Ils s’en allaient contents, les yeux astiqués de joie, aussi brillants que leurs boutons.

Elle faisait cela depuis deux ans. Un mois d’octobre, il vint une recrue. On ne peut pas dire qu’il louchât puisqu’on l’avait jugé bon pour le service. Pourtant, ses yeux, quand l’un vous regardait, l’autre avait l’air de dire : « Moi, vous savez, je m’intéresse au plafond… »

Il arrivait de la campagne. Pendant le temps qu’il resta près de Nelly, il parut triste. Il prit aussi une tartine. Au moment de partir, il n’eut pas d’argent. Elle dit, comme elle le disait toujours :

— Ne t’inquiète pas, petit ; donne-moi ton nom et le matricule de ton calot : j’inscrirai ton compte.

Elle sut ainsi qu’il s’appelait : Philippe Dufau, numéro 7893.

Il vint une autre fois. D’abord il paya. Mais il se montra encore très triste. Peut-être à cause de son œil, on ne l’aimait pas à la caserne. Il se plaignit :

— Le caporal, il m’a gueulé comme ça : « Semence d’imbécile. » Le sergent m’a collé trois jours. Ah ! bon sang de malheur !

Elle le consola :

— Ne blasphème pas, mon petit. Prends patience… Oui, serre-moi comme ça.

Il vint une troisième fois. Toujours à cause de son œil, on le persécutait à la caserne. Il avait sauté le mur ; il voulait passer la nuit. Il disait :

— Je ne sais ce qui me retient. Faudra qu’un de ces jours, je déserte.

Elle s’effraya :

— Ne fais pas cela ; petit, ne fais pas cela.

Quand il venait, c’était toujours le samedi. Un samedi, il ne vint pas, ni le samedi suivant, ni aucun des autres samedis. Elle pensait : « Mais pourquoi Philippe ne vient pas ? » Les autres blaguaient : « Dufau, il est de corvée. » Ou bien : « Il est aux arrêts. » Ou bien : « Il est au cachot. » Alors un soir ils dirent :

— Dufau ? Il s’est tué !

Ah ! Bon Dieu ! Ensuite, ils expliquèrent tous à la fois : oui, la balle en plein dans le ventre. On attache une ficelle à la gâchette du fusil, l’autre bout à son pied. Oui, oui, il avait eu le temps de dire sa confesse. Quand ce n’est pas tout de suite, c’est le matin que l’on meurt. Non ! il n’avait pas trop souffert. Il s’était plaint d’avoir soif.

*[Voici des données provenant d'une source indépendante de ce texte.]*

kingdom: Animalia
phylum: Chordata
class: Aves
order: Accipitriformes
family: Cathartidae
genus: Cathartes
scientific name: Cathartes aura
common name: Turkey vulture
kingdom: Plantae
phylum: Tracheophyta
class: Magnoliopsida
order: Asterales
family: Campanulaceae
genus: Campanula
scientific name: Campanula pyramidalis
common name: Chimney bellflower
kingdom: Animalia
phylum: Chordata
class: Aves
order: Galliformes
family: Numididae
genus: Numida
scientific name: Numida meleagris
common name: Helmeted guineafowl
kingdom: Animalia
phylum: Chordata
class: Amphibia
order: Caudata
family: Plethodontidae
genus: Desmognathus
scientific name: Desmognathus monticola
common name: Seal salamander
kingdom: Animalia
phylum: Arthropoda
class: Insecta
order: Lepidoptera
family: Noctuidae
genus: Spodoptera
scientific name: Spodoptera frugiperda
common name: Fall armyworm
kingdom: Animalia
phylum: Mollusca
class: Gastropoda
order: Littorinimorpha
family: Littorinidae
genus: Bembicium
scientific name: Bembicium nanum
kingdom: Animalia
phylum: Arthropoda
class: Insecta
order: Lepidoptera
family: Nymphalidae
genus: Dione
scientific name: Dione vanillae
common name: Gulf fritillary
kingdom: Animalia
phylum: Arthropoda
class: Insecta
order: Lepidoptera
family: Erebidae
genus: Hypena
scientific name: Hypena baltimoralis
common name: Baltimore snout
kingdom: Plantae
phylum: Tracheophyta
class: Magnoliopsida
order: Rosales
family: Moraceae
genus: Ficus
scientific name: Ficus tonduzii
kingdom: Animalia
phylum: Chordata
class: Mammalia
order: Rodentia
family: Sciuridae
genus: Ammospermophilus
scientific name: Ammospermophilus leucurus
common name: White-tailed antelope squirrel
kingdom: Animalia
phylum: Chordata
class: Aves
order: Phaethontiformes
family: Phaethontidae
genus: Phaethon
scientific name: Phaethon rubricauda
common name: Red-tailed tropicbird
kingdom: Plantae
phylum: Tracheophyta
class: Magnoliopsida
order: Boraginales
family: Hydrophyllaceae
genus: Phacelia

Pauvre petit ! Elle n’y avait pas songé, elle le sentait maintenant : elle l’aimait après tout.

On l’enterra le mardi. Puisqu’il s’était confessé on l’admit à l’église. Nelly alla. Il y avait deux femmes : une vieille, la maman sans doute ; une jeune, la sœur ou peut-être la fiancée. Elle aurait bien voulu leur parler. Elle n’osa pas. Elle se tint pour prier dans un coin.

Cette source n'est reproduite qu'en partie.